Alessia Zecchini, a mulher que vive debaixo de água
Alessia Zecchini aprendeu desde muita nova que a respiração pode ser a maior ligação que pode existir entre o corpo e o oceano. Hoje, aos 33 anos, a apneísta italiana é conhecida como a rainha do abismo, título conquistado à custa de disciplina extrema, coragem e uma relação visceral, de alegria, porém também de tristezas profundas, com o mar.
Nascida em Roma, em 1992, descobriu a apneia durantes umas férias de família no Mediterrâneo. A curiosidade tornou-se paixão e, aos 13 anos, já realizava o seu primeiro curso federado. Ainda assim, só quando atingiu a maioridade pôde competir oficialmente, iniciando uma carreira que rapidamente a levaria às maiores profundidades já alcançadas por uma mulher.
O currículo impressiona: 17 títulos mundiais, dezenas de medalhas internacionais e quase 40 recordes mundiais estabelecidos. Em 2017, nas Bahamas, quebrou a barreira dos –104 metros e derrubou um recorde feminino que se mantinha há seis anos. Mais recentemente, em 2023, nas Filipinas, voltou a fazer história ao mergulhar até –123 metros na disciplina de constant weight monofin, fixando a marca mais profunda de sempre.

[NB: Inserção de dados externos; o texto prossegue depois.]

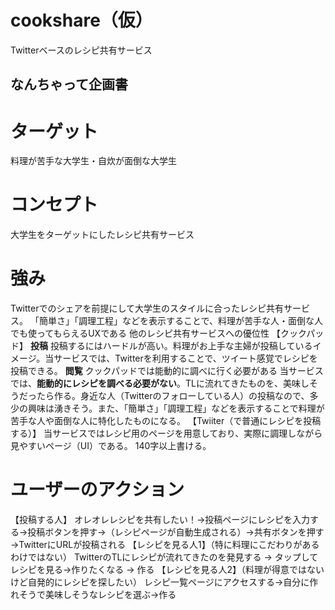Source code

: # cookshare（仮）
Twitterベースのレシピ共有サービス

## なんちゃって企画書
# ターゲット
料理が苦手な大学生・自炊が面倒な大学生

# コンセプト
大学生をターゲットにしたレシピ共有サービス

# 強み
Twitterでのシェアを前提にして大学生のスタイルに合ったレシピ共有サービス。
「簡単さ」「調理工程」などを表示することで、料理が苦手な人・面倒な人でも使ってもらえるUXである
他のレシピ共有サービスへの優位性
【クックパッド】
**投稿**
投稿するにはハードルが高い。料理がお上手な主婦が投稿しているイメージ。当サービスでは、Twitterを利用することで、ツイート感覚でレシピを投稿できる。
**閲覧**
クックパッドでは能動的に調べに行く必要がある
当サービスでは、**能動的にレシピを調べる必要がない**。TLに流れてきたものを、美味しそうだったら作る。身近な人（Twitterのフォローしている人）の投稿なので、多少の興味は湧きそう。また、「簡単さ」「調理工程」などを表示することで料理が苦手な人や面倒な人に特化したものになる。
【Twiiter（で普通にレシピを投稿する）】
当サービスではレシピ用のページを用意しており、実際に調理しながら見やすいページ（UI）である。
140字以上書ける。

# ユーザーのアクション
【投稿する人】
オレオレレシピを共有したい！→投稿ページにレシピを入力する→投稿ボタンを押す→（レシピページが自動生成される）→共有ボタンを押す→TwitterにURLが投稿される
【レシピを見る人1】（特に料理にこだわりがあるわけではない）
TwitterのTLにレシピが流れてきたのを発見する → タップしてレシピを見る→作りたくなる → 作る
【レシピを見る人2】（料理が得意ではないけど自発的にレシピを探したい）
レシピ一覧ページにアクセスする→自分に作れそうで美味しそうなレシピを選ぶ→作る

A preparação é quase tão dura quanto as provas. Alessia dedica de três a quatro horas diárias ao treino, divididas entre piscina, ginásio e técnicas de respiração e concentração. Para ela, a apneia não é apenas resistência física: é autoconhecimento. «Cada mergulho é também uma viagem interior», já referiu inúmeras vezes.
Mas a italiana não se limita a perseguir recordes. Em 2021, publicou o livro Apnea: Viaggio nelle profondità del corpo e dell’oceano (Apneia à profundidade do corpo e do oceano), no qual partilha a experiência de viver em permanente contacto com os limites humanos. Paralelamente, tem-se envolvido em projetos de proteção ambiental, consciente de que o oceano que lhe dá sentido também precisa de ser preservado.
A sua vida chegou ao grande público através do documentário The Deepest Breath (2023), produzido pela Netflix, que retrata não só a sua trajetória desportiva, mas também a relação com Stephen Keenan, o safety diver irlandês que perdeu a vida quando a acompanhava e cuja memória permanece indissociável do percurso de Alessia.
Keenan era o mergulhador de segurança de Zecchini. Morreu tragicamente em julho de 2017, aos 39 anos, enquanto supervisionava um mergulho da italiana no Blue Hole do Egito, um dos locais de mergulho mais perigosos do mundo. Apesar ter sido meticulosamente preparada a descida, que incluía nadar por um túnel subaquático sem corda-guia, esta não correu exatamente como planeado. O irlandês deveria reencontrá-la no outro lado do túnel, mas, quando Zecchini conseguiu atravessá-lo, não conseguiu localizar a corda que a guiaria até a superfície e acabou a nadar na direção errada.
Keenan alcançou-a a cerca de 50 metros de profundidade e ajudou-a a chegar à superfície, mas acredita-se que tenha desmaiado em algum momento e acabado por morrer ao salvar Zecchini. No final do documentário da Netflix, Zecchini reflete sobre o mergulho que levou à morte de Keenan, dizendo: «Talvez eu pudesse ter feito mais. Se estivesse mais consciente, não sei. O pior é que não pudemos fazer nada, não pudemos salvá-lo. Ele me salvou, mas eu não pude salvá-lo.»
«A única razão pela qual concordei em participar no documentário foi para que o mundo soubesse que pessoa maravilhosa e especial ele era, para que mesmo aqueles que não sabem o que é mergulho livre possam apreciar a sua imensa humanidade.»
Com uma mistura de fragilidade e força, Zecchini redefiniu o que significa desafiar os limites humanos debaixo de água. Vive entre recordes, treinos e uma paixão quase obsessiva pelo mar. Talvez por isso, entre jornalistas, fãs e rivais, todos a conheçam de forma simples: a mulher que vive debaixo de água.